Here is the validation code that runs before every query reaches the database. It uses AST parsing to verify tenant predicates are present:
import sqlglot
def validate_tenant_isolation(sql: str, tenant_tables: list[str], tenant_column: str = "tenant_id") -> dict:
"""Verify that all tenant-scoped tables have a tenant predicate."""
tree = sqlglot.parse_one(sql)
referenced_tables = {t.name for t in tree.find_all(sqlglot.exp.Table)}
# Which tenant-scoped tables does this query touch?
scoped_tables = referenced_tables & set(tenant_tables)
if not scoped_tables:
return {"valid": True, "reason": "no tenant-scoped tables"}
# Check WHERE clause for tenant predicates
where = tree.find(sqlglot.exp.Where)
if where is None:
return {
"valid": False,
"reason": f"no WHERE clause but touches: {scoped_tables}"
}
predicate_columns = {col.name for col in where.find_all(sqlglot.exp.Column)}
if tenant_column not in predicate_columns:
return {
"valid": False,
"reason": f"missing {tenant_column} predicate for: {scoped_tables}"
}
return {"valid": True}
# Usage
TENANT_TABLES = ["fact_revenue", "fact_transactions", "dim_customer"]
result = validate_tenant_isolation(
"SELECT region, SUM(amount) FROM fact_revenue GROUP BY region",
TENANT_TABLES
)
# result: {"valid": False, "reason": "missing tenant_id predicate for: {'fact_revenue'}"}
This is the application-layer check. It runs before RLS, so it catches missing predicates proactively rather than relying on the database to silently filter. Both layers should exist.
Prepare for containment before you need it
Prepare for fast containment: kill-switches for high-risk query classes, emergency policy override paths, tenant-targeted audit replay capability, and predefined communication templates for security stakeholders. Operational readiness is part of safety architecture, not a separate process.
The way this plays out in production is instructive. A generated query accidentally omits tenant predicates. SQL validation flags the violation and rejects the query. Even if the validator had a bug, database-level RLS blocks cross-tenant rows from being returned. Now consider the same query running under a shared service account without RLS enforcement, where the application-layer tenant filter has a caching bug. Data from three tenants is returned in a single response. Defense depth is not redundancy. It is an acknowledgment that every individual layer will eventually fail.
The checklist before you go live
Before certifying multi-tenant AI data infrastructure:
Tenant context is system-assigned and immutable. The model and user prompt cannot alter it.
At least three independent enforcement layers validate tenant scope: policy gateway, SQL AST validator, and database RLS.

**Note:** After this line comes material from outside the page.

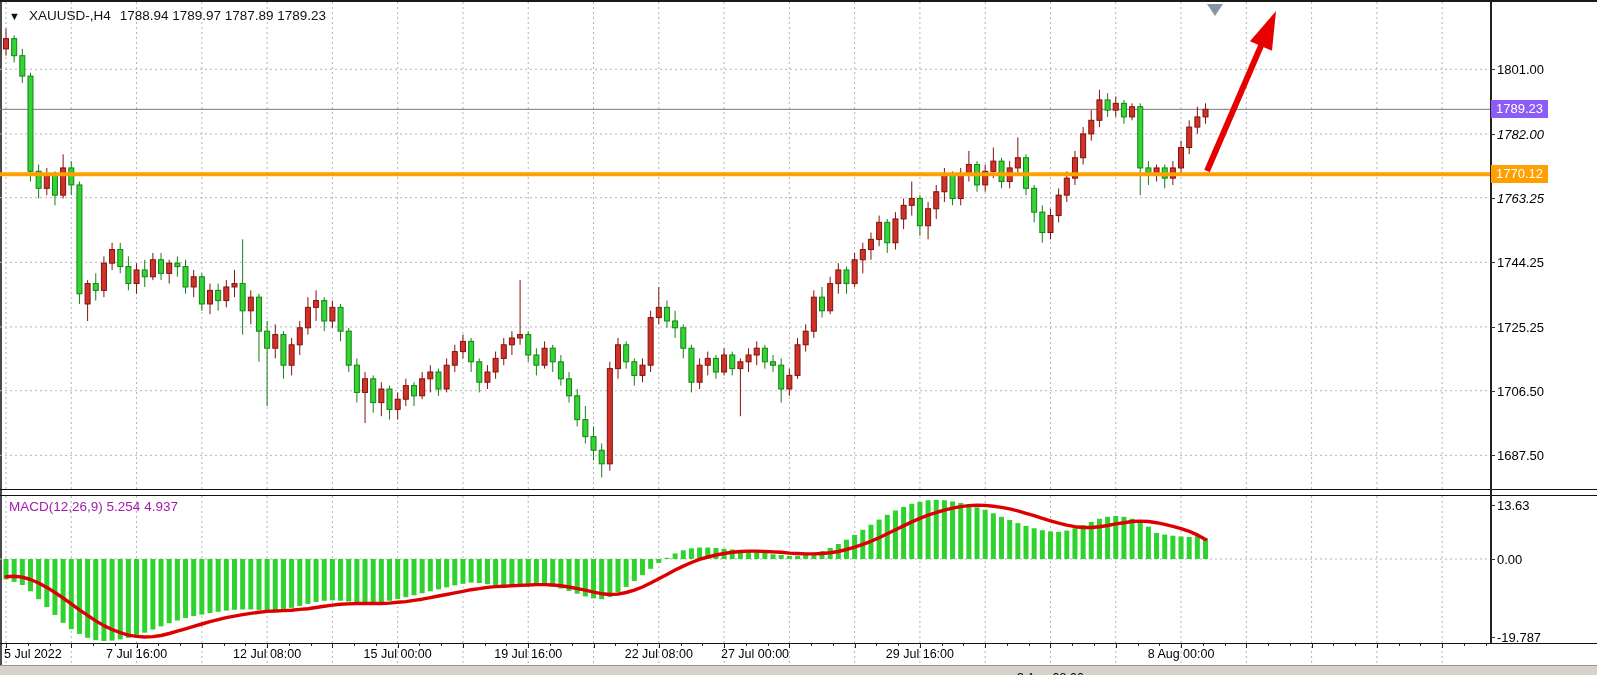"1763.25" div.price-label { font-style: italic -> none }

Retrieval pipelines and LLM context are tenant-scoped. No cross-tenant metadata in prompts or few-shot examples.
Aggregate release controls enforce minimum cohort thresholds for sensitive domains.
Per-tenant resource quotas and circuit breakers are enforced and tested under load.
If any layer is absent, the system is operating on the assumption that other layers will never fail. In shared enterprise infrastructure, that assumption is a liability.